Today, CRN announced that a different bill, S.B. 862, signed by Governor Gavin Newsom, included clarifying language to baby food testing and labeling requirements established under A.B. 899. Passed in October 2023, A.B. 899, required manufacturers of baby food to test products for toxic elements and disclose the results publicly. That law defined “baby food” as “packaged foods intended for infants and children under the age of two,” but the California Department of Public Health expanded its interpretation to include supplements earlier in 2025. The clarifying language in S.B. 862 makes clear that dietary supplements are not subject to the requirements set forth in A.B. 899.

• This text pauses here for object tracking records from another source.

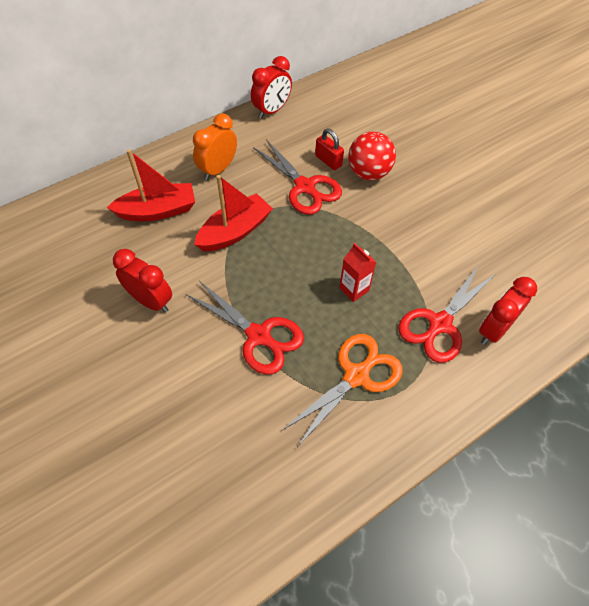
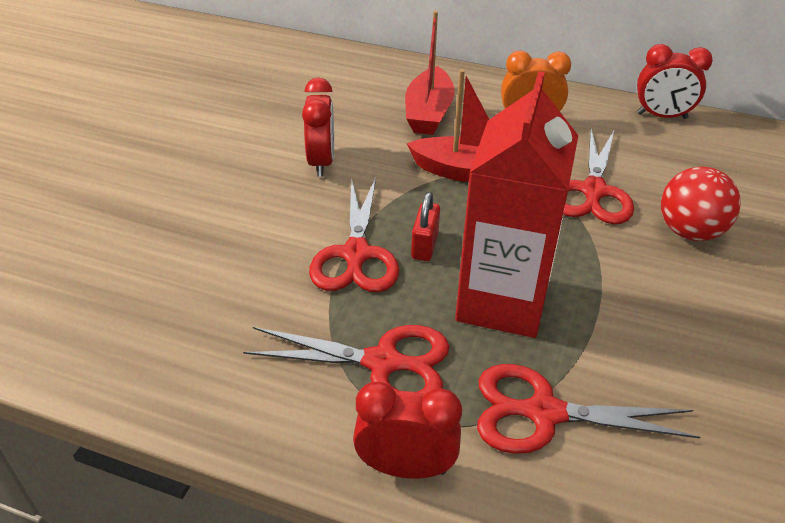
camera: 55 degrees right, 15 degrees down
red boat [107,149,195,221] -> red boat turned 60 degrees clockwise [405,11,455,135]
orange scissors [281,334,403,446] -> red scissors [243,325,450,394]
red padlock [315,129,344,170] -> red padlock moved to [411,192,440,261]
red carton [339,243,376,302] -> red carton [455,71,578,338], size x2.43
red clock [479,277,537,345] -> red clock moved to [353,382,462,479]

“California policymakers recognized what we have said all along: dietary supplements are distinct from baby food and should not be subject to duplicative and inappropriate testing requirements,” said Mister in an October 3 press release. “This clarification ensures that consumers continue to have access to safe, beneficial supplement products for their families without unnecessary regulatory confusion.”

Food and supplement safety are important issues and important to safeguard, but such disclosures, says CRN, are alarmist and fail to fully inform consumers of the facts. Children’s nutrition recently made headlines as well on September 22, when HHS announced that leucovorin (folinic acid) would be the first FDA-recognized therapeutic for children with cerebral folate deficiency and autistic symptoms. CRN noted that the announcement “only reinforces the importance of receiving complete nutrition for the health of both mothers and their babies before and during pregnancy.As research continues to emerge on other potential benefits of folate, women are encouraged to discuss these findings with their healthcare providers.”

Folate, also known as vitamin B9, is a highly important nutrient from preconception to breastfeeding, but over half of expectant mothers fall short of the necessary intake. So while some efforts threaten to tarnish prenatal supplements, other efforts open new doors for consumer awareness as well as research.